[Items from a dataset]
---

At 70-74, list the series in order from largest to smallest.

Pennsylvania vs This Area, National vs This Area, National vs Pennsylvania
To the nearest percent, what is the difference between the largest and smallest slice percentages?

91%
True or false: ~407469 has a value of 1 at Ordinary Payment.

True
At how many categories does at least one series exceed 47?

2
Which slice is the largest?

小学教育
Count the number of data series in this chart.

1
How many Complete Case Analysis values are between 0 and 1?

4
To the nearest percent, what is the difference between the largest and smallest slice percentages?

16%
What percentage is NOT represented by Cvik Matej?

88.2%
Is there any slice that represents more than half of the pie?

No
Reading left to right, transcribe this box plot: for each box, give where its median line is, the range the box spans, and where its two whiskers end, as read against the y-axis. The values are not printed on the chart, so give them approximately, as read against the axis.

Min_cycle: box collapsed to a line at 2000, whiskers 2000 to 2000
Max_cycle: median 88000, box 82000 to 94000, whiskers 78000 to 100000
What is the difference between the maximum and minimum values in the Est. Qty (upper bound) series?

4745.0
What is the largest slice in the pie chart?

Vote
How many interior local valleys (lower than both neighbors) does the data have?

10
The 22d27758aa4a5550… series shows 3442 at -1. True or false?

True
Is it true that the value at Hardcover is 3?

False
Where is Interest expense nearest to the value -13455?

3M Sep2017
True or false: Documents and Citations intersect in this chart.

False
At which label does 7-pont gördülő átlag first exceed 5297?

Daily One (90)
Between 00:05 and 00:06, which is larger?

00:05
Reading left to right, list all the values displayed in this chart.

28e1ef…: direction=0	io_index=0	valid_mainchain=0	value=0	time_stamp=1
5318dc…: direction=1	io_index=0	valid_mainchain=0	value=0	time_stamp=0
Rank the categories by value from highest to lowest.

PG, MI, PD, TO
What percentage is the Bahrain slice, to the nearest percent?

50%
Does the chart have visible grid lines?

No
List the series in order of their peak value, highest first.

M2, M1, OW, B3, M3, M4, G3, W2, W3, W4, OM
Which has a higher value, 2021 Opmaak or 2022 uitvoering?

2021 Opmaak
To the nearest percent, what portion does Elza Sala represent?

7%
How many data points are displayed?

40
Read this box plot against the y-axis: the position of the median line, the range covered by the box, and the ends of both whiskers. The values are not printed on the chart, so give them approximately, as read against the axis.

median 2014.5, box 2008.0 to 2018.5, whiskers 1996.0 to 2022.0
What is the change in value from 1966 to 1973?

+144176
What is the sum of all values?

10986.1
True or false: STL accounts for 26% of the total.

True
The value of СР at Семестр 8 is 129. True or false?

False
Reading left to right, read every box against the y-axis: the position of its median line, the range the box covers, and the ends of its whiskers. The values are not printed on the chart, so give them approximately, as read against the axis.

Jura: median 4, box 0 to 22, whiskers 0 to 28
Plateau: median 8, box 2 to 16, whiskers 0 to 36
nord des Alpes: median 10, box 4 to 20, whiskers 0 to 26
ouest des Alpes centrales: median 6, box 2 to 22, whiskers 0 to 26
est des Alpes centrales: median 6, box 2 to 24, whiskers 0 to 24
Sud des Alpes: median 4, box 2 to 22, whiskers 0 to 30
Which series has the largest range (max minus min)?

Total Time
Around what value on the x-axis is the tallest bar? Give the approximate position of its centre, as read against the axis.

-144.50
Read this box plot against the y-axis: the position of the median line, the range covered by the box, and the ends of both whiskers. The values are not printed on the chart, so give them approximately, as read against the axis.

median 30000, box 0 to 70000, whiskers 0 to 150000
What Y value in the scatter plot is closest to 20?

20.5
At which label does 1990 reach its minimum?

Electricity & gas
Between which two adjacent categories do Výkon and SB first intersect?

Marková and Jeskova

---

TASK:
Render as a numbered list the lines from the line containing "Pennsylvania vs This" up to and including the line containing "How many Complete", omitting any blank lines.

YOUR RESPONSE:
1. Pennsylvania vs This Area, National vs This Area, National vs Pennsylvania
2. To the nearest percent, what is the difference between the largest and smallest slice percentages?
3. 91%
4. True or false: ~407469 has a value of 1 at Ordinary Payment.
5. True
6. At how many categories does at least one series exceed 47?
7. 2
8. Which slice is the largest?
9. 小学教育
10. Count the number of data series in this chart.
11. 1
12. How many Complete Case Analysis values are between 0 and 1?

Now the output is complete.